Twitter: here is a business model for you

If I doubted Twitter before and became a recent convert, … well this week I became a Twitter lover.

What did it for me?

It was watching the tweets come across the ticker in real time on Tuesday while Google were announcing their new features at the emetrics conference in D.C., some 2,500 miles away from me.

It was like being there in person. Thanks to tweets, e.g. by @June_Li. What a great use of Twitter.

But Twitter has a problem:

It hasn’t found a business model.

And, famously, Twitter users also have a problem:

The vast majority of tweets are boring and a nuisance. And some tweeters tweet more often than they have interesting things to share.  It’s a new form of spam! There should really be a frequency crap. [Note on Oct 26th: oh oh, freudian slip, as Mike Keyes caught. That was meant to read "cap"]

Twitter could do everybody and themselves a big favor and solve both problems with a single strike.

I’d propose they should charge an increasing price for each tweet per person per day, e.g. as follows:

  • Your first tweet per day is free
  • 2nd tweet per day, you pay 50 cents
  • 3d, you pay $1
  • 4th, you pay $2
  • 5th, you pay $4
  • 6th, you pay $8

Surely, if something is worth saying to your followers you will spend a buck to do so. And if it isn’t worth a buck even to you, then, by all means, shut up.

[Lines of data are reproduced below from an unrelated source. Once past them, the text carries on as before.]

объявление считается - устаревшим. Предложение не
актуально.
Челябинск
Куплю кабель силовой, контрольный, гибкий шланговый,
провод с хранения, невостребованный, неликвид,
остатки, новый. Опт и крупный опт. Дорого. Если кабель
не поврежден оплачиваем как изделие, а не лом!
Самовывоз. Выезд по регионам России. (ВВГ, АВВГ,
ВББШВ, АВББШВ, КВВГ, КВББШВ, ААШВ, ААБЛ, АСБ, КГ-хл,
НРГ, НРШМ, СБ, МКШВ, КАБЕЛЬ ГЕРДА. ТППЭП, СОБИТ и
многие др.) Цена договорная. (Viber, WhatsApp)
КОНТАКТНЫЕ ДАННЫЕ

Meanwhile, Twitter would leave it completely free to follow as many tweets as you like.

Twitter could forecast how much revenue they can expect from a move like this. Since they aren’t doing this, I presume they will have thought it through and probably concluded that there is a problem with this idea. The numbers might not add up to justify their current $1B valuation maybe.